● INSTRUCTIONS TO FOLLOW
Would you repeat every line of the material exactly?

● DATASET ENTRIES

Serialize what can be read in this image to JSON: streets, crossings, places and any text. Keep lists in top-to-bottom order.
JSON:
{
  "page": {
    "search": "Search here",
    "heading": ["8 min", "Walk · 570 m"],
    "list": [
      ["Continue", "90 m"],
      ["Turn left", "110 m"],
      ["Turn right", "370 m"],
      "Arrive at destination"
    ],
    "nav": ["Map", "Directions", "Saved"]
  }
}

● ANSWER SECTION
Serialize what can be read in this image to JSON: streets, crossings, places and any text. Keep lists in top-to-bottom order.
JSON:
{
  "page": {
    "search": "Search here",
    "heading": ["8 min", "Walk · 570 m"],
    "list": [
      ["Continue", "90 m"],
      ["Turn left", "110 m"],
      ["Turn right", "370 m"],
      "Arrive at destination"
    ],
    "nav": ["Map", "Directions", "Saved"]
  }
}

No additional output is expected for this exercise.